Directions for this task
Continue the biographical passage on the Norwegian diplomat Jens Kjell Otterbech, picking up after its final sentence.

Passage provided

■ ■ ■ ■ ■ ■ ■

Jens Kjell Otterbech (born 2 September 1933) was a Norwegian diplomat.

He was born in Hisøy, and graduated with the siv.øk. degree in business administration. He started working for the Norwegian Ministry of Foreign Affairs in 1961. In 1981 he became deputy under-secretary of state, and from 1984 he was an adviser in trace policy.

In 1986 Otterbech got his first ambassadorial post in Singapore. When the Norwegian Nobel Committee awarded the Nobel Peace Prize to Aung San Suu Kyi in 1991, Otterbech was tasked with requesting a travel permission from the Burmese government. Otterbech was denied entry to Burma.

■ ■ ■ ■ ■ ■ ■

Recorded data
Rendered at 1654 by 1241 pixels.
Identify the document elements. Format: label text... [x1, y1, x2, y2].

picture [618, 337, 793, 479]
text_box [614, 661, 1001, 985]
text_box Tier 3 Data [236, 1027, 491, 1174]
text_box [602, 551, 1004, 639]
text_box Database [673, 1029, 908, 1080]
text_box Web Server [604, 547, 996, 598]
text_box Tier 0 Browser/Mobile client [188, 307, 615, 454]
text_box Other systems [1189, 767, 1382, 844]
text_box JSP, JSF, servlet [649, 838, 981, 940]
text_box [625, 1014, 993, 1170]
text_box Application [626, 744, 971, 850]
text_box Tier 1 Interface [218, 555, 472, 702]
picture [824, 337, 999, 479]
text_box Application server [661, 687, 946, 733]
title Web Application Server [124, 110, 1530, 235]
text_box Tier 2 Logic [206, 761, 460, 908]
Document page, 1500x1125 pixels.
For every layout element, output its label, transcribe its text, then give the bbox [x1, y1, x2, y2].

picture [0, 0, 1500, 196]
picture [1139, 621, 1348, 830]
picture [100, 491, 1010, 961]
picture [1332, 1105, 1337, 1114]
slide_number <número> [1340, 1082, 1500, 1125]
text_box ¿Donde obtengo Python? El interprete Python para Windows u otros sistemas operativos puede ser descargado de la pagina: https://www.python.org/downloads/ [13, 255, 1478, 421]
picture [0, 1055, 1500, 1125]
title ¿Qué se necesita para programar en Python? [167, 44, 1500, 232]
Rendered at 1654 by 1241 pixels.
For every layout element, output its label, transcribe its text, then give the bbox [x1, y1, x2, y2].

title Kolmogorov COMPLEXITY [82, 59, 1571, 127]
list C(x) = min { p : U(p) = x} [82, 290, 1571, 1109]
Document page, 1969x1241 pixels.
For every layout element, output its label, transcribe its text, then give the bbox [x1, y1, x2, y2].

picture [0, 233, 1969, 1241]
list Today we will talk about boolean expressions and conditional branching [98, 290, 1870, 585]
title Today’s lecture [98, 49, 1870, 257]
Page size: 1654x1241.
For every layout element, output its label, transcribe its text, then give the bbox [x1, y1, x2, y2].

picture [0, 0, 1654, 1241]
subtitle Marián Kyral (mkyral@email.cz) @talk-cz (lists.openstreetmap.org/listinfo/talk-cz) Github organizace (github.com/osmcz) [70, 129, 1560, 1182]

■ ■ ■ ■ ■ ■ ■

Reply
Otterbech was then named as the first Norwegian ambassador to South Africa, as diplomatic ties were created in light of de-apartheidization. He assumed office in 1992. He received side accreditations to Lesotho and Swaziland. Lastly, from 1996 to 2000 he was the ambassador to Vietnam, also being accredited to Laos.

He resided at Stabekk.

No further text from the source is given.